New Orleans I was a couple of minutes late and walked into a speech by long time New Orleans community leader Beulah Laboistrie’s remarks about her decades of leadership in ACORN and now A Community Voice, which has arisen from the ashes of the organization in Louisiana, so I was looking sidelong at the wide grins of 50 local leaders and friends of the organization. The spirit was powerful in the room as they announced an award named after long time leaders Gerri Bell, dead now several decades but a legend in that room and represented by her daughter and son, Beulah Laboistrie, who mentioned she would be 90 this year, and Lanny Roy from Lake Charles, who has been a rock in southwest Louisiana.
Greetings were read from ACORN Canada and ACORN International. Mildred Edmond, President of Local 100 of the United Labor Unions, was there and in the thick of the celebration.

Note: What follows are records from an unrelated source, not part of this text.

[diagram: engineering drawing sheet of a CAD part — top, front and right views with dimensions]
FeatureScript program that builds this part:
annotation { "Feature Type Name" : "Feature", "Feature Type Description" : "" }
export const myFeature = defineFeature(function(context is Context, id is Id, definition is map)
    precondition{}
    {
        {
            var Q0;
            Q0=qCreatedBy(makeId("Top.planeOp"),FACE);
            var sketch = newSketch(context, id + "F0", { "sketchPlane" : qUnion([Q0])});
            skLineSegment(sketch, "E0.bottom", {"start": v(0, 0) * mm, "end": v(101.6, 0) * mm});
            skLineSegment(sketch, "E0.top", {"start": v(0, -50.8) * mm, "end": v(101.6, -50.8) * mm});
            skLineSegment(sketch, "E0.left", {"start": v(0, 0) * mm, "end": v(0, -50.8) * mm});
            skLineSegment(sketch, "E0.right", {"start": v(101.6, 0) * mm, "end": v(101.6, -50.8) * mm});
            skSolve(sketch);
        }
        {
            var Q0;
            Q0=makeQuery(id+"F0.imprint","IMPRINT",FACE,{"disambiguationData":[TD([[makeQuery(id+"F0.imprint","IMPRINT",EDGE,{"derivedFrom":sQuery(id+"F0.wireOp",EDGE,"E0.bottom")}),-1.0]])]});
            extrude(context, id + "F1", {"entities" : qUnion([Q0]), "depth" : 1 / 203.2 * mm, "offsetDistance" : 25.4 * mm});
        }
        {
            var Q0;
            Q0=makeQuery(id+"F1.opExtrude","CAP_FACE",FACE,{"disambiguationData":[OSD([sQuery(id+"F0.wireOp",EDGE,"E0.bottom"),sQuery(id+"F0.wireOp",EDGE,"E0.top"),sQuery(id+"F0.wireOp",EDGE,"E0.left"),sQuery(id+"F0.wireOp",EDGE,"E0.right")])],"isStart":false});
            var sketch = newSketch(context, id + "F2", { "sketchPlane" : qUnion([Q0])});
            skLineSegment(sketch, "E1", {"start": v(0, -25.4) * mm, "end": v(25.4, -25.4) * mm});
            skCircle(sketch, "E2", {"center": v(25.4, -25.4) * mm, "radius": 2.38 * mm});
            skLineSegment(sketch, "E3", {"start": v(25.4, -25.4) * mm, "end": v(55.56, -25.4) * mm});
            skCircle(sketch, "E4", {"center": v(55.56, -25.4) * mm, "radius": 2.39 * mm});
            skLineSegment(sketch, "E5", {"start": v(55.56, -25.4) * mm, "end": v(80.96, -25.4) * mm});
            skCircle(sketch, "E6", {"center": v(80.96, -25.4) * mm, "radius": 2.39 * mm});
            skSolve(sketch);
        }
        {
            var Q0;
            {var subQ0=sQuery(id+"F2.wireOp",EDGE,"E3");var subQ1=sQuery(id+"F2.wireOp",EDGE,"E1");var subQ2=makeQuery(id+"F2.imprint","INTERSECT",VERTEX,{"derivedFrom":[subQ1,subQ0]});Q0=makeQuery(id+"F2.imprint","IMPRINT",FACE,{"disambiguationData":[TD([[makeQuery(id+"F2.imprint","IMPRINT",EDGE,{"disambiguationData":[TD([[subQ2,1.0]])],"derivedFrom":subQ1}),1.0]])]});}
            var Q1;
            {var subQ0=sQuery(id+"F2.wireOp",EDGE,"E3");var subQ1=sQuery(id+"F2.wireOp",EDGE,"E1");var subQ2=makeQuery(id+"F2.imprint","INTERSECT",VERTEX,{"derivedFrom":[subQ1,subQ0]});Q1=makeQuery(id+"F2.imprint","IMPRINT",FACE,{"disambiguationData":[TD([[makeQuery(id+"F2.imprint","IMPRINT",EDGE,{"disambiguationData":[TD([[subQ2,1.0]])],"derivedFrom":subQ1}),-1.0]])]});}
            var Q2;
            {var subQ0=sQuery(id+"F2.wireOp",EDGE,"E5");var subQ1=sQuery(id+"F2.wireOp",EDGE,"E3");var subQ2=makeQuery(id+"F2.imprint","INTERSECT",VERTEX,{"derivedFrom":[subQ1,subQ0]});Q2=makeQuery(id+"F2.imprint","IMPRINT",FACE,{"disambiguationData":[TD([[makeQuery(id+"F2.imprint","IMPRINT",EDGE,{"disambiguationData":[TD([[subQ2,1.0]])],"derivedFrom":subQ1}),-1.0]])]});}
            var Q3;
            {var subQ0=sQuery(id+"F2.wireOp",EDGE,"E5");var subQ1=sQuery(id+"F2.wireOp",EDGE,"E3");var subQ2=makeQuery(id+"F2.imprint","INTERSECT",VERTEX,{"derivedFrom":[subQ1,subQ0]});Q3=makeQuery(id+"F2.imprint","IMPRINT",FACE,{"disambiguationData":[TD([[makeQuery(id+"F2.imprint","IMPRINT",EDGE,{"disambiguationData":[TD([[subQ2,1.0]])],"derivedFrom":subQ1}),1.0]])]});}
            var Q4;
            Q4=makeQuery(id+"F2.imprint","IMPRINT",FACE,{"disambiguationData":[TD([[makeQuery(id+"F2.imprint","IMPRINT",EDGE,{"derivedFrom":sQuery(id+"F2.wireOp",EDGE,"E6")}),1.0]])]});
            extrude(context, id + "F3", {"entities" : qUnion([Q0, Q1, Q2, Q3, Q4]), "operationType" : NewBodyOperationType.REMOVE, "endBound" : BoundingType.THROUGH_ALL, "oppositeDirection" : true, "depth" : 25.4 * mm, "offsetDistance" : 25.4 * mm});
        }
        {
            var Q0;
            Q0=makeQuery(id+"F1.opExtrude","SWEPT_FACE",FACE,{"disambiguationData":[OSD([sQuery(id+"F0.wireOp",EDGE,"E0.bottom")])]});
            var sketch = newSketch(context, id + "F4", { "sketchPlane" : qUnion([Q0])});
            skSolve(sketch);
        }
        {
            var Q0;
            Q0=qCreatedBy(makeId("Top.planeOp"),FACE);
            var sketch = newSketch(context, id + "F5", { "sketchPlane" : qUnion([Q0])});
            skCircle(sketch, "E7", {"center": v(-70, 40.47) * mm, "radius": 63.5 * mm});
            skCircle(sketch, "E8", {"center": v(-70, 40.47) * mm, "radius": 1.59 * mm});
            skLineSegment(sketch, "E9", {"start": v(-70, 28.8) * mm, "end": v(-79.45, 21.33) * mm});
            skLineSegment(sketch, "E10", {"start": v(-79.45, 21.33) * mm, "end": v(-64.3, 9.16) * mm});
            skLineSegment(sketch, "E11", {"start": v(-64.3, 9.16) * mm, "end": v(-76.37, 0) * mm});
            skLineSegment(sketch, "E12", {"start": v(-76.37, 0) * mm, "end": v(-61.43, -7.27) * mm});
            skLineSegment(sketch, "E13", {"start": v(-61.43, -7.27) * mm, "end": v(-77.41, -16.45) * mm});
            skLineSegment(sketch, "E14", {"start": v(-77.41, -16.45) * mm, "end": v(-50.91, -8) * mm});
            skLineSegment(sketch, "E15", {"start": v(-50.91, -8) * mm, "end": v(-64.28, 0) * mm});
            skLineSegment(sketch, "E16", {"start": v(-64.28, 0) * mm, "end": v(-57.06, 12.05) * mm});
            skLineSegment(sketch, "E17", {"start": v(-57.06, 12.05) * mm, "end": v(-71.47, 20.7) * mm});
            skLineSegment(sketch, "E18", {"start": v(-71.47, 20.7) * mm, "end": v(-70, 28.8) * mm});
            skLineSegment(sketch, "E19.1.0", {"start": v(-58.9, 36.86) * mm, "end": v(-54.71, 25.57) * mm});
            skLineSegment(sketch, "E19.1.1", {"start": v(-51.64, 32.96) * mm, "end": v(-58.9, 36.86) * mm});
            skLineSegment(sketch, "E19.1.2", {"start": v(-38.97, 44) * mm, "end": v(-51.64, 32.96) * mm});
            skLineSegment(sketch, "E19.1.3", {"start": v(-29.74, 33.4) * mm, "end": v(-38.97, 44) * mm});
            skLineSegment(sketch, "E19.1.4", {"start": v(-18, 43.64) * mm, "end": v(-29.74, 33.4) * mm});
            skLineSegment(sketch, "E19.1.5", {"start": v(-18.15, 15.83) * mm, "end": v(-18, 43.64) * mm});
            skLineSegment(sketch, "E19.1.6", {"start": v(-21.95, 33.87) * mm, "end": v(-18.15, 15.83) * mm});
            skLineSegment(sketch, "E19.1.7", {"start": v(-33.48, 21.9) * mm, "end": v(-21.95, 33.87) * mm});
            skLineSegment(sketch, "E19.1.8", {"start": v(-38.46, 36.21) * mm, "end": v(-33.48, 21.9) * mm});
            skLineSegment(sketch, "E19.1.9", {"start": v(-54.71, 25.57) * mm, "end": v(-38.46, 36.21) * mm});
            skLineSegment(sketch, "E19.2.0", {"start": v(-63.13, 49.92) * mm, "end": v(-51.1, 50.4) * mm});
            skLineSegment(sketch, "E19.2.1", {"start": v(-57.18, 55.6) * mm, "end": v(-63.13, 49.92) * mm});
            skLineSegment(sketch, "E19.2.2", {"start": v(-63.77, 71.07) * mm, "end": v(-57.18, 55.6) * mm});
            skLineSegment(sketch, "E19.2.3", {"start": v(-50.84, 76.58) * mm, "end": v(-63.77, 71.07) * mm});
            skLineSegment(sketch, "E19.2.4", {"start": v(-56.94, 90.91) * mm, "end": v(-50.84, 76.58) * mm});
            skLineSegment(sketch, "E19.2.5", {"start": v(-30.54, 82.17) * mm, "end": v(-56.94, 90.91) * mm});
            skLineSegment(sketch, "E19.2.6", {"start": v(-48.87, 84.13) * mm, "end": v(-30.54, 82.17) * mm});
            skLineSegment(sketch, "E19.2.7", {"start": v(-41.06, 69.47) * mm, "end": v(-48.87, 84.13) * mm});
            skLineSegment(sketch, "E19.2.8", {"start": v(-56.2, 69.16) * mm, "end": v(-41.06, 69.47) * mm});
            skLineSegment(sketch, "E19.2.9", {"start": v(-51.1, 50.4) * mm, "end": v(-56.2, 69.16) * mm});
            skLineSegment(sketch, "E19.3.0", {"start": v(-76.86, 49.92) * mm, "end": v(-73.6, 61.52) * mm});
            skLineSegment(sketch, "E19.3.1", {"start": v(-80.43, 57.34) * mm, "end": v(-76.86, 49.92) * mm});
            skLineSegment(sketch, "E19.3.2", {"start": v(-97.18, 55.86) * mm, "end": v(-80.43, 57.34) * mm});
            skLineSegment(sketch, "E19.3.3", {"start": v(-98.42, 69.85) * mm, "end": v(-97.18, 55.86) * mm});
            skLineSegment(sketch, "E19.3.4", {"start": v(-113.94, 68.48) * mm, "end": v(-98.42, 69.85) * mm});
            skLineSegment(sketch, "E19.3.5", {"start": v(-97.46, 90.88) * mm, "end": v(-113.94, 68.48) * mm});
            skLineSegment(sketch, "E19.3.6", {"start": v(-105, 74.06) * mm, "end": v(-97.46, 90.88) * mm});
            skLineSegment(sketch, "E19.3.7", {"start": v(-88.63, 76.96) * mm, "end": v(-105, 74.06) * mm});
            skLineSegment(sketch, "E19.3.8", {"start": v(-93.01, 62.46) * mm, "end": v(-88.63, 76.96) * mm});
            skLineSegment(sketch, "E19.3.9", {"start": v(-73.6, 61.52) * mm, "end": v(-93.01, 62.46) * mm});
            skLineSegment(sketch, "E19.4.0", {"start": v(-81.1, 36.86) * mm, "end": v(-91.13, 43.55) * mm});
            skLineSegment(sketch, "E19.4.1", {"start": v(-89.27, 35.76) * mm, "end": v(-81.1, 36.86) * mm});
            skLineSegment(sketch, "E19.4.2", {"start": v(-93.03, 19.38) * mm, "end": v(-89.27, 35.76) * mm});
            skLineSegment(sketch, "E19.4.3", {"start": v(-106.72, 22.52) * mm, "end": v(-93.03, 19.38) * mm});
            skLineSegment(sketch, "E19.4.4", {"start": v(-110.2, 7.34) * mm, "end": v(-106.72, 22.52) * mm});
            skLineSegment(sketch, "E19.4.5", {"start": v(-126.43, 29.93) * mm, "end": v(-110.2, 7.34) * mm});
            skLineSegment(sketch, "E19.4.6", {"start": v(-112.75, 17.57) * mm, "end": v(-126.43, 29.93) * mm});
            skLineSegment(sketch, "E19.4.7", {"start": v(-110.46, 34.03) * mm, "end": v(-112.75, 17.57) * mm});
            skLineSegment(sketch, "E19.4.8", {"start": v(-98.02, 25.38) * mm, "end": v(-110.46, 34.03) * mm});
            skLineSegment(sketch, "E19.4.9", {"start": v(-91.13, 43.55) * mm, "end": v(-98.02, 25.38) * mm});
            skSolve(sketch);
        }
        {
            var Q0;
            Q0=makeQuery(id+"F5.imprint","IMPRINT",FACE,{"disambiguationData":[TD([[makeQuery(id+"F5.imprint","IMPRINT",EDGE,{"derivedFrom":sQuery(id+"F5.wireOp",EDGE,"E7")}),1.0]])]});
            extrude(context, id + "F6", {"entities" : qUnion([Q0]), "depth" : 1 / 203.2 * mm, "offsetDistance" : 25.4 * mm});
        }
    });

I wore my new “Tenants Vote” t-shirt from Toronto ACORN with its big maple leaf in the middle of their design of the ACORN button, which elicited comments and appreciation from many of the leaders in the room.

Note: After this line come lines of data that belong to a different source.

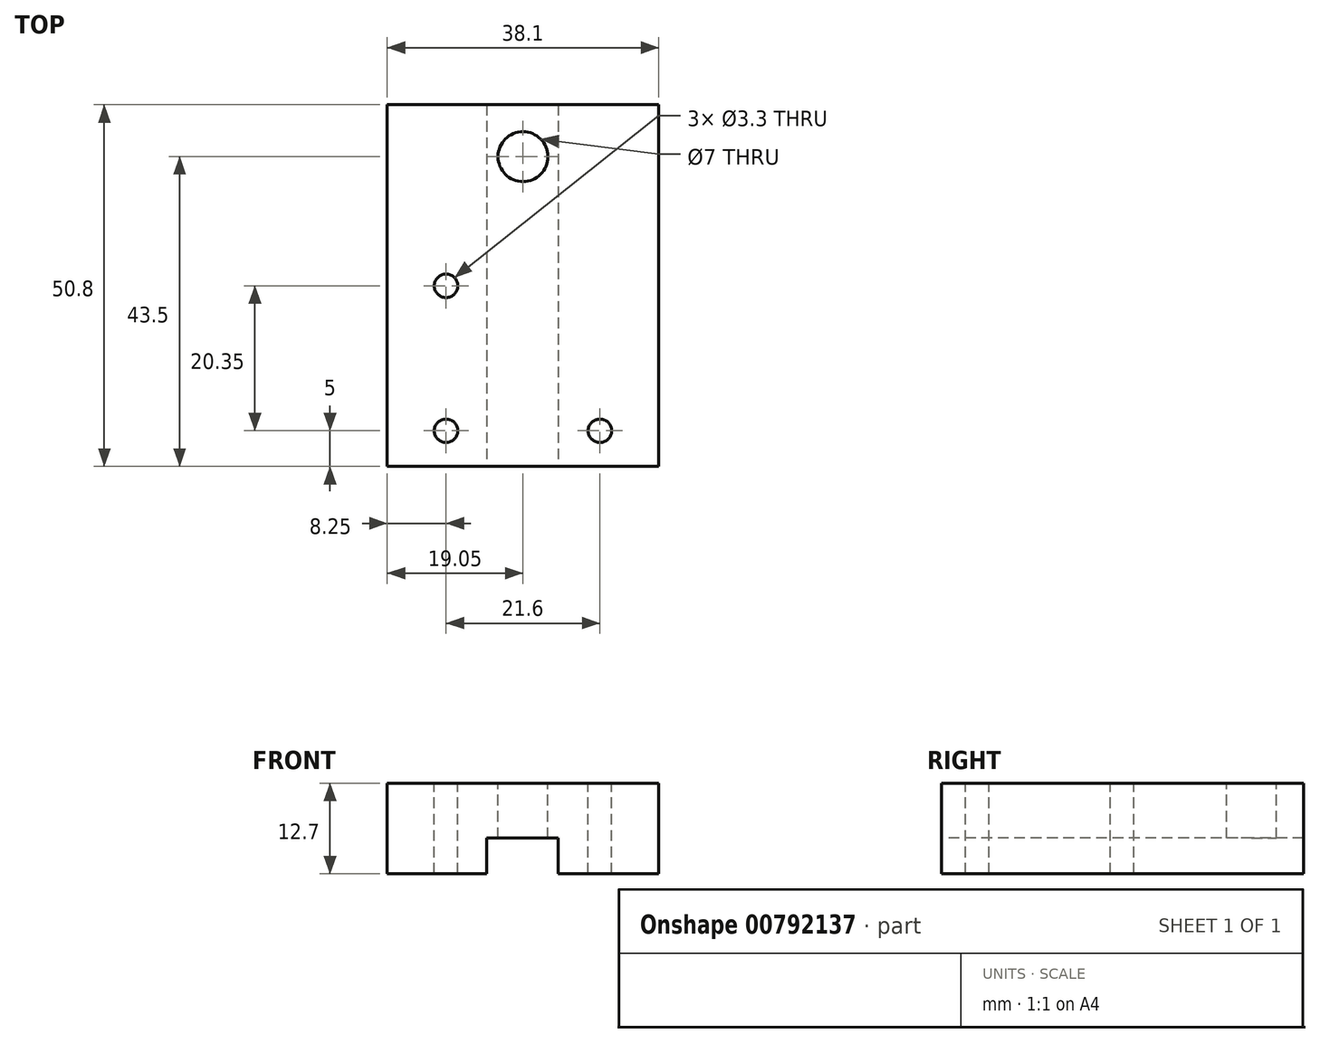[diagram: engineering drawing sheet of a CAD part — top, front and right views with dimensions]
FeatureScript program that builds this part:
annotation { "Feature Type Name" : "Feature", "Feature Type Description" : "" }
export const myFeature = defineFeature(function(context is Context, id is Id, definition is map)
    precondition{}
    {
        {
            var Q0;
            Q0=qCreatedBy(makeId("Top.planeOp"),FACE);
            var sketch = newSketch(context, id + "F0", { "sketchPlane" : qUnion([Q0])});
            skLineSegment(sketch, "E0.bottom", {"start": v(0, 0) * mm, "end": v(38.1, 0) * mm});
            skLineSegment(sketch, "E0.top", {"start": v(0, 50.8) * mm, "end": v(38.1, 50.8) * mm});
            skLineSegment(sketch, "E0.left", {"start": v(0, 0) * mm, "end": v(0, 50.8) * mm});
            skLineSegment(sketch, "E0.right", {"start": v(38.1, 0) * mm, "end": v(38.1, 50.8) * mm});
            skSolve(sketch);
        }
        {
            var Q0;
            Q0 = qSketchRegion(id + "F0", true);
            extrude(context, id + "F1", {"entities" : qUnion([Q0]), "depth" : 12.7 * mm, "offsetDistance" : 25.4 * mm});
        }
        {
            var Q0;
            Q0=makeQuery(id+"F1.opExtrude","CAP_FACE",FACE,{"disambiguationData":[OSD([sQuery(id+"F0.wireOp",EDGE,"E0.bottom"),sQuery(id+"F0.wireOp",EDGE,"E0.top"),sQuery(id+"F0.wireOp",EDGE,"E0.left"),sQuery(id+"F0.wireOp",EDGE,"E0.right")])],"isStart":false});
            var sketch = newSketch(context, id + "F2", { "sketchPlane" : qUnion([Q0])});
            skCircle(sketch, "E1", {"center": v(8.25, 5) * mm, "radius": 1.65 * mm});
            skCircle(sketch, "E2", {"center": v(29.85, 5) * mm, "radius": 1.65 * mm});
            skCircle(sketch, "E3", {"center": v(8.25, 25.35) * mm, "radius": 1.65 * mm});
            skLineSegment(sketch, "E4", {"start": v(0, 5) * mm, "end": v(8.25, 5) * mm, "construction": true});
            skLineSegment(sketch, "E5", {"start": v(29.85, 5) * mm, "end": v(38.1, 5) * mm, "construction": true});
            skCircle(sketch, "E6", {"center": v(19.05, 43.5) * mm, "radius": 3.5 * mm});
            skSolve(sketch);
        }
        {
            var Q0;
            Q0 = qSketchRegion(id + "F2", true);
            extrude(context, id + "F3", {"entities" : qUnion([Q0]), "operationType" : NewBodyOperationType.REMOVE, "endBound" : BoundingType.THROUGH_ALL, "oppositeDirection" : true, "depth" : 25 * mm, "offsetDistance" : 25 * mm});
        }
        {
            var Q0;
            Q0=makeQuery(id+"F1.opExtrude","SWEPT_FACE",FACE,{"disambiguationData":[OSD([sQuery(id+"F0.wireOp",EDGE,"E0.bottom")])]});
            var sketch = newSketch(context, id + "F4", { "sketchPlane" : qUnion([Q0])});
            skLineSegment(sketch, "E7.bottom", {"start": v(13.96, 0) * mm, "end": v(23.96, 0) * mm});
            skLineSegment(sketch, "E7.top", {"start": v(13.96, 5) * mm, "end": v(23.96, 5) * mm});
            skLineSegment(sketch, "E7.left", {"start": v(13.96, 0) * mm, "end": v(13.96, 5) * mm});
            skLineSegment(sketch, "E7.right", {"start": v(23.96, 0) * mm, "end": v(23.96, 5) * mm});
            skSolve(sketch);
        }
        {
            var Q0;
            Q0 = qSketchRegion(id + "F4", true);
            extrude(context, id + "F5", {"entities" : qUnion([Q0]), "operationType" : NewBodyOperationType.REMOVE, "endBound" : BoundingType.THROUGH_ALL, "oppositeDirection" : true, "depth" : 25 * mm, "offsetDistance" : 25 * mm});
        }
    });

This was a gathering of a community foraged in the steel of struggle from decades of neighborhood and citywide campaigns, fights for the living wage, heroic struggles to lead the post-Katrina recovery, and now the heartbreak of having to build a new organization again. Watching the smiles as leaders hugged Vanessa Gueringer and Gwen Adams as they marched up to get their certificates and listening to their remarks sometimes brought tears to my eyes. I couldn’t help thinking about the indomitable spirit and will of the members, which trumps money every time.
Here is a place where the name, the experience, the “brand” of ACORN is still golden in the streets and community centers of New Orleans just as it is in so many other cities in the country. It’s not a “word” but a shared experience that lights the flame guiding the work going forward. Beth Butler spoke about her father having told her when she went to work for the organization in Little Rock to make sure she worked with “strong leaders” and many were in this room. Mark Moreau, head of New Orleans Legal Assistance Corporation, brought the crowd to peals of laughter after receiving an award, saying he had been with them for more than twenty years and would be with them forever “no matter what the name.”
In fact the truth of the old chant is indisputable: the people united shall never be defeated!
Happy anniversary to a peoples’ struggle that will continue unbroken!